--- GIVEN RECORDS ---
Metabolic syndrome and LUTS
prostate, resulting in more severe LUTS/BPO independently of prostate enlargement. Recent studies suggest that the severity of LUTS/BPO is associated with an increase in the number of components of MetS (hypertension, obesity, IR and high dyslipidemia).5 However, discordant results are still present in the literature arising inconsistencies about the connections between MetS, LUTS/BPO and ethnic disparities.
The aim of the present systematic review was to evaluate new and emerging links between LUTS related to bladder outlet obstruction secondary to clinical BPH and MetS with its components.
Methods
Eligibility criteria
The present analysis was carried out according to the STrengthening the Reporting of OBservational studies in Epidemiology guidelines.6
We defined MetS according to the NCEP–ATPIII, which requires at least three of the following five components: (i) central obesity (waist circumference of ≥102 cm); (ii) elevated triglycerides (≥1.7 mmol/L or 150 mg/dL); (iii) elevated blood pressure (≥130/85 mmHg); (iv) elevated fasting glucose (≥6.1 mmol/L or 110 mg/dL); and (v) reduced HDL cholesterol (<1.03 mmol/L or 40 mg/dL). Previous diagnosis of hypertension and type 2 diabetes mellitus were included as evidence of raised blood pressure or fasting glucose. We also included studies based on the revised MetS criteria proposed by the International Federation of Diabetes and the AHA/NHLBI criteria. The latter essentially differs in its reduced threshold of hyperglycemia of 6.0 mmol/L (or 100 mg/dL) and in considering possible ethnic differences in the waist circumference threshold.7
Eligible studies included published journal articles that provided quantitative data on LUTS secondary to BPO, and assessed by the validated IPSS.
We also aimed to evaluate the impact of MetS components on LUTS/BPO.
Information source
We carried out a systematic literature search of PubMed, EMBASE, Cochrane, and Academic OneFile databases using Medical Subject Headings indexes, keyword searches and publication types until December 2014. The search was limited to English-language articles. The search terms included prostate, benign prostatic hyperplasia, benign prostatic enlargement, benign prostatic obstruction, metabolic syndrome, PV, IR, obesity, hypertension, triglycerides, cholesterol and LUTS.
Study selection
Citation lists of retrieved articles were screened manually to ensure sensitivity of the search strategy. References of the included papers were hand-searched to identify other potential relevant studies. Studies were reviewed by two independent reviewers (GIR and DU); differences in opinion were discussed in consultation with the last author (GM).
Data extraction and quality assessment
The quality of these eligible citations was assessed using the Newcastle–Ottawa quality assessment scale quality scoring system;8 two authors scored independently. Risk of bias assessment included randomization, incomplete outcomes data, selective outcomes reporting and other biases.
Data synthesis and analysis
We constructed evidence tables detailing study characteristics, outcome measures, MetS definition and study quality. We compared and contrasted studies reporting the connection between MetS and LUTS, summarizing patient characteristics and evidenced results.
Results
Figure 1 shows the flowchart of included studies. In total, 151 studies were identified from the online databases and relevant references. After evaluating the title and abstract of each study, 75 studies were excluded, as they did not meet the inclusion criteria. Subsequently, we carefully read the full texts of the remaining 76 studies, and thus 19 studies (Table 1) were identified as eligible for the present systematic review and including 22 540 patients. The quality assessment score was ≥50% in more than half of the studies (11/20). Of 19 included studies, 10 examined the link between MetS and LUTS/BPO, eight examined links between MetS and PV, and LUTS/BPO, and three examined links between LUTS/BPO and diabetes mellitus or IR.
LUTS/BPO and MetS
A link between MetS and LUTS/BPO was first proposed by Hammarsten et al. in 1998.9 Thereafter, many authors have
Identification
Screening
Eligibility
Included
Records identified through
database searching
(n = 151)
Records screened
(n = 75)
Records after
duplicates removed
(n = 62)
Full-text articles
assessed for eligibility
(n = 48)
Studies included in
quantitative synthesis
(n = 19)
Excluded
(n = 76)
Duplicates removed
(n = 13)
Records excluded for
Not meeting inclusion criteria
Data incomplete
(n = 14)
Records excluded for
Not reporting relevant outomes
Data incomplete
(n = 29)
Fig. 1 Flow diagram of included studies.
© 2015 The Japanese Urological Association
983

--- WHAT TO PRODUCE ---
The lines from the one holding "Full-text articles" to the final line of the entries, both included, are what should be output, exactly and alone.

--- OUTPUT BELOW ---
Full-text articles
assessed for eligibility
(n = 48)
Studies included in
quantitative synthesis
(n = 19)
Excluded
(n = 76)
Duplicates removed
(n = 13)
Records excluded for
Not meeting inclusion criteria
Data incomplete
(n = 14)
Records excluded for
Not reporting relevant outomes
Data incomplete
(n = 29)
Fig. 1 Flow diagram of included studies.
© 2015 The Japanese Urological Association
983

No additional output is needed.